Which timeframe to use depends on the setup you have.
i had a setup which led me to trade around 30+ trades in a day. I was not able to journal it, analyse and improve. The only option was to move to a higher timeframe to generate lesser signals. My aim was to get to a level of 5-6 trades max. in a day.
But once the signal is available in the higher timeframe, the stop loss (support) for the trade would be to large to enter, manage - so naturally difficult to take a trade. So I had to keep a really small timeframe to perfect entries that would keep the stop loss really small.
So in essence,
- a higher timeframe based on # of signals you want from your system/setup.
- a smaller timeframe for entries.
- Exit is again signal from higher timeframe and exiting the position is based on smaller timeframe; sometimes it is fixed at a price point so set the levels and I don't actively manage the trade.
Bringing volume profile (daily) into the setup, provides context and helps to arrive at a higher timeframe that is comfortable to my emotions.
It appears that you are coming to your own conclusions regarding how you want to trade and how you propose to glean movement from the price action along with the size of your contracts.
Are you still in lockdown, down under in Melbourne?
Oh wait, I forgot there is a Melbourne down in Florida too?
1. Desired time you want to be in the market.
2. Instrument you are trading
3. Size of leverage you are using/risk tolerance
4. Quality of your entries.
5. What kind of profits you are after.
My preference?
MNQ:
1. 1-5 minutes for range day. Longer for extension days.
2. 5 minute chart/20 second for entries. Some use 5 range bars for entries.
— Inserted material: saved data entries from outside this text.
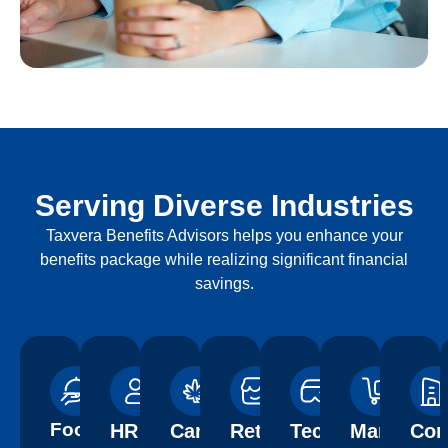
Serving Diverse Industries
Taxvera Benefits Advisors helps you enhance your
benefits package while realizing significant financial
savings.
Food
HR
Cannabis
Retail
Technology
Manufactu
Con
3. 2 longer term charts for easy viewing.
Not for everyone, but I take no overnight positions.
This is just one of a thousand methods.
Everyone is right in their own eyes. If it works, great. If not, figure it out.
2. Treasury futures. Primarily, the Ultra Bond (/UB)
3. I scale into my positions, because I am a contrarian. I start off with one lot once price is 1SD from the mean. I add two lots once price reaches 2SD. If price reaches 3SD, I will assess the situation and either add more, or sit on my hands. I can tolerate up to 10 lots. However, I would never put on 10 lots as an opening position.
4. Entries are getting better. It's just a matter of gaining more experience, staying disciplined by sticking to the plan (i.e., do not enter any position if price isn't 1SD (or greater from the mean).
5. Profits that will enable me to retire from my job, which would be five digit profits every 5 to 10 trading days. Presently, my profits range from high three digits to mid five digits.
The characteristics of any given trading day are largely defined by the activity (or lack thereof) of institutions in the marketplace. For example: ES doesn't have a trend day because a bunch of retail traders trading 2 lots in MES pile in on one side. Instead, a trend day occurs because there is a fundamental imbalance between buyers and sellers, frequently created by new information entering the marketplace. That could be A fed meeting, employment report, or earnings from major components of a given index. Volume (institutional activity) equates to range. There is an extremely high correlation.
What does this have to do with the OP's question about what timeframe to use? A lot.
If you have had several narrow range sessions leading up to a report or whatever - eventually a breakout will occur, right? If you are trading continuation patterns following the initial influx of institutional order flow the timeframes flow sequentially. Literally a 15 second flag, followed by the 1 minute, then a 5 min pullback, etc... The same holds true for initial divergence patterns, etc...
So, trade the timeframe appropriate for the current context. Waiting for an hourly bar to 'confirm' a breakout (or whatever setup) is adding unnecessary risk to your trade. There literally are trades (they don't happen that frequently) where a trader can jump on a move using a tiny timeframe setup and capture the vast majority of a session's range. This is the essence of successful trading. Earn several multiples of your initial risk with little to no adverse excursion. (MAE as they call it)
So, get the main idea or big picture right, then zoom in to enter the trade and manage risk. Your best trades will go in your favor very quickly - both in terms of price and time.